Hello dear friends.Im new here and im so excited to be here : ))

Im from Serbia,thats one beautiful but still primitive country so its hard to be BBW here but im doing my best and hope to change that one day : )

Anyway,im sry if my english is bad...i learn it by myself and i hope its good enough to talk with ppl : )

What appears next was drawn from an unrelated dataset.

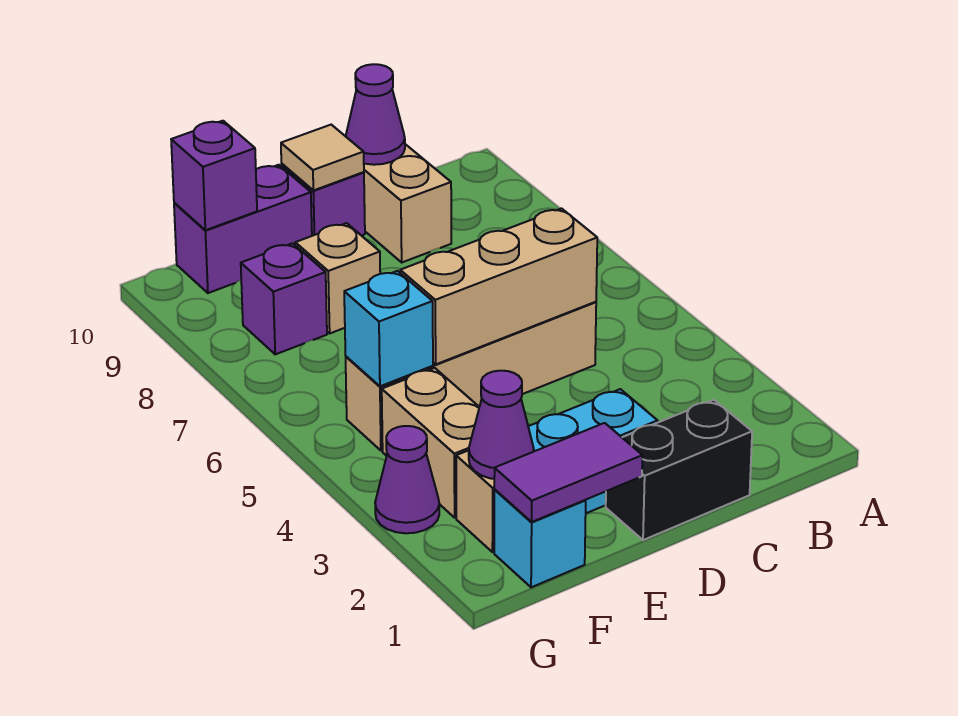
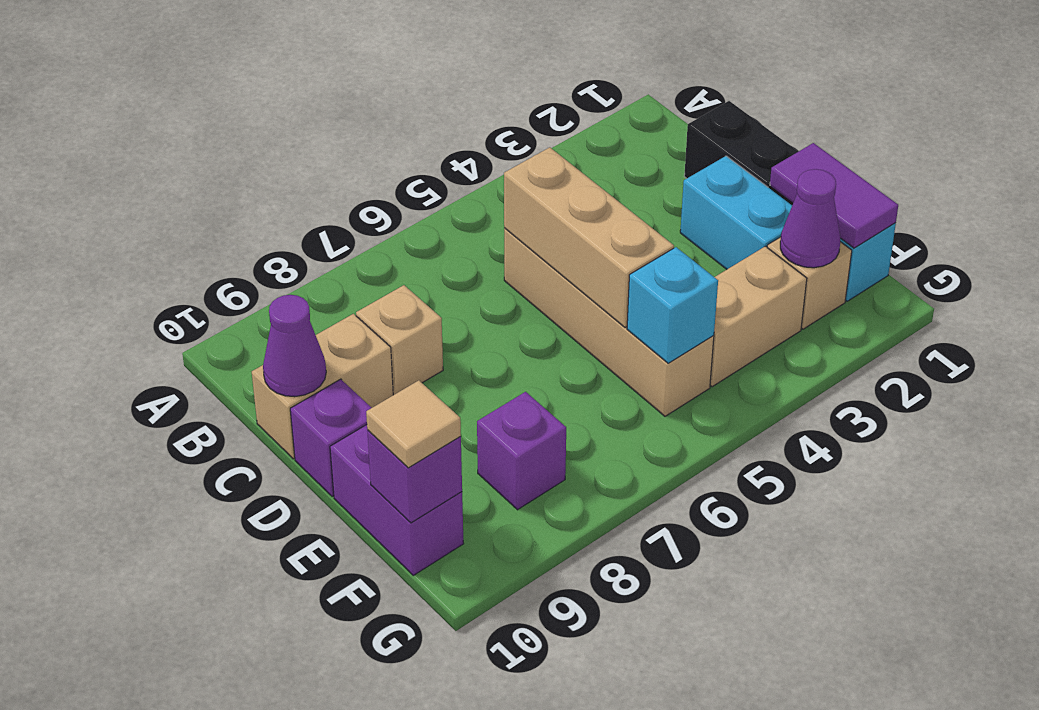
tan 1x1 tile [281,125,364,190] -> tan 1x1 tile moved to [366,380,461,468]
tan 1x1 brick [295,223,380,333] -> tan 1x1 brick moved to [356,285,443,395]
purple 1x1 cone [375,426,439,533] -> none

Im rly happy to be here and im hoping to get some new friends :wubu:
I just wanted to introduce myself first and now i ll go around a forum to see what you wrote 

:kiss2: :kiss2:


----------



## ssbbw_lovers (Nov 30, 2014)

Hi, welcome on this site.
I'm from Italy, and isn't easy to be fat or admirers of big sizes here too. 
Compliments for your English you don't need to apologize, it is better of much people which studied it at school (I'm one of them...)
Compliments for your beautiful face.


----------



## Green Eyed Fairy (Nov 30, 2014)

Hi Luna! Welcome to the Forums. Hope you have fun


----------



## LunaLoo (Dec 1, 2014)

Thank You ,its rly nice to be here : )
By the way i like Italy i was there few times and i know...its same like here,hope one day that will be changed : )


----------



## bullsman812000 (Dec 10, 2014)

Hi Luna you sure are nice looking lady have you lived in Texas


----------



## LunaLoo (Dec 21, 2014)

Thank You ,i wish i did


----------



## BCHolly (Dec 21, 2014)

Hi Luna  what a lovely name xxx


----------



## AmyJo1976 (Jan 1, 2015)

Hi Luna, welcome to the forums. I think you'll fit right in here.


----------



## CastingPearls (Jan 1, 2015)

Hi Luna! Welcome!


----------



## lucca23v2 (Jan 2, 2015)

Welcome Luna! Enjoy Dims! It is a great place.


----------



## OHFA (Jan 7, 2015)

Hi and welcome.


----------



## blackcaesarbhm (Jan 13, 2015)

Hello and welcome to Dims..


----------



## BBW MeganLynn44DD (Aug 11, 2015)

Welcome to the site!Enjoy,lots of friendly,great people!


----------



## Czech (Aug 21, 2015)

You are very fluent for someone who was not brought up speaking English. Did you study English or is it taught commonly where you live?


----------



## AmpleAurora (Jun 17, 2016)

Welcome!


----------